Tronson had played hockey and track & field at State level in New South Wales, and been a hockey journalist from 1970 for the 'Illawarra Mercury' in Wollongong, then later for 'The Sydney Morning Herald', 'The Australian' and the Sydney 'Daily Telegraph' newspapers. After moving to Sydney for theological college in 1977, he also wrote five books on field hockey.
As a result of these endeavours that he was invited to an international sport mission congress in Hong Kong in 1982. To attend he required good-will from his Baptist denomination and ITIM. Both these organisations recognised that Sport had become a major Australian industry, and he was required to submit an official report on his return.
It was from this beginning that ITIM initiated the Sports and Leisure Ministry, named as such by the then NSW Director the Reverend Ken McDowell. Mark Tronson was given the task of initiating this ministry, and he consequently made appointments with each Head of Church to seek recognition and support for a ministry into Australian professional sport.
As a major step of faith Mark and Delma Tronson went out as faith financed missionaries to fund the Sports and Leisure Ministry as a Mission. After three years of development within ITIM, the sports ministry was released to become a Heads of Churches Ministry in its own right.
Led by the example of the Australian Cricket Board in 1984, professional sporting bodies across the nation adopted chaplaincy appointments. Mark Tronson recognised that the ministry was much more than just providing chaplains, and he developed a specialised ministry for Christian athletes, also a ministry for executives, as many professional sport board members were in the corporate world.

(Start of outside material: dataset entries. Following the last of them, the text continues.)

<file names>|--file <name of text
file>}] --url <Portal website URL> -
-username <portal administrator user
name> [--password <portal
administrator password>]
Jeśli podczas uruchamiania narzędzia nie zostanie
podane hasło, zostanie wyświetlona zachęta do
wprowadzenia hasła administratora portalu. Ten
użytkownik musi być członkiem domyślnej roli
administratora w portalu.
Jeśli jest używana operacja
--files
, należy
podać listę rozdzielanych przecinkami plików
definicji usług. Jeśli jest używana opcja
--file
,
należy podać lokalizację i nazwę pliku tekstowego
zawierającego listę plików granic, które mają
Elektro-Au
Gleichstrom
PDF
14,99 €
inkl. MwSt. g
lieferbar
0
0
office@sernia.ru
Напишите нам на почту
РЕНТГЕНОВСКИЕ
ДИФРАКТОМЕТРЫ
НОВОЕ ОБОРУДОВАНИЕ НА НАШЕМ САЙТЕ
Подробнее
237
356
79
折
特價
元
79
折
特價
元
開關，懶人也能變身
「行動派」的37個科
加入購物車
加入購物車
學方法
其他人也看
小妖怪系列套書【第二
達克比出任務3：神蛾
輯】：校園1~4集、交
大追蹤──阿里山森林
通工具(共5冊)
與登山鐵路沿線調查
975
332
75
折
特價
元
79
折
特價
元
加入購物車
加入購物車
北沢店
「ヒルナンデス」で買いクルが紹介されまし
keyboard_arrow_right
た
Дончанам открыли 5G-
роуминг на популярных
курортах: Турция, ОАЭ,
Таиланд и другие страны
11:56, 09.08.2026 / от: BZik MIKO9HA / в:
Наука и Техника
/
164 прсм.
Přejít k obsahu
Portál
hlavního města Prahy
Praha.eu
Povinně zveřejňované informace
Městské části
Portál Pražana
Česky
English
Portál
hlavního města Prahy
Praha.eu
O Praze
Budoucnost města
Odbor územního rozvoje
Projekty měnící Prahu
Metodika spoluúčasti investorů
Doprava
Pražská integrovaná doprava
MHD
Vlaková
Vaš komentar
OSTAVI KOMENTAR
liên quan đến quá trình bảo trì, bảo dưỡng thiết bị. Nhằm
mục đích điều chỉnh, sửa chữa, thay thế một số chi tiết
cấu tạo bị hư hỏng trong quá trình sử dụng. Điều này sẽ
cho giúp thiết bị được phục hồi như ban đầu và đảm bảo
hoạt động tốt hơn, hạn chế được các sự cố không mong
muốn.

After eighteen years of national leadership in this ministry, the stress became too much for Mark and Delma Tronson. They were released in order to establish Well-Being Australia, a ministry of respite to the Australian Institute of Sport. Mark also retained the Australian cricket ministry.
The end result was 'two national sports ministries', these were the new 'Well-Being Australia' and the continuing 'Sports and Leisure Ministry', which in 2005 changed its name to 'Sports Chaplaincy Australia'.
This process of change and reflection, in turn, gave others the opportunity to see sports ministries expand and grow. In this new year of 2010, it will inevitably result in a multitude of blessings.
The Reverend Gary Speckman who runs Athletes in Action, a ministry of Campus Crusade for Christ, and who also served as a Sports and Leisure Ministry chaplain has in effect further developed the Christian athlete ministry. He also does chaplaincy training seminars for Sports Chaplaincy Australia. His 'Athletes in Action' has now further developed the Australian Rodeo Ministry.
The International Sports-Mission Coalition (ISC) is advertising sports ministry training in Sydney; and other groups, too, have initiated their own sports ministries from the base of a local church or from their own personal convictions.
Reverend Dr David Smethurst, originally from South Africa, developed the David Smethurst Ministries in Australia in 1988. He speaks six languages, provides funding for orphanages in several Eastern European nations, the Lebanon and Africa, and has served as a chaplain at Olympic Games, World Cup of Rugby, Commonwealth Games and numerous other major sporting events.
Like Paul and Barnabas going their separate ways, and in a strange quirk doubling the evangelistic efforts of Christianity in the first century, so too Australia has witnessed something similar in the area of sports ministry since 2000 with numerous sports ministries now operating.
The new millennium unleashed a fresh dynamism in sports ministry.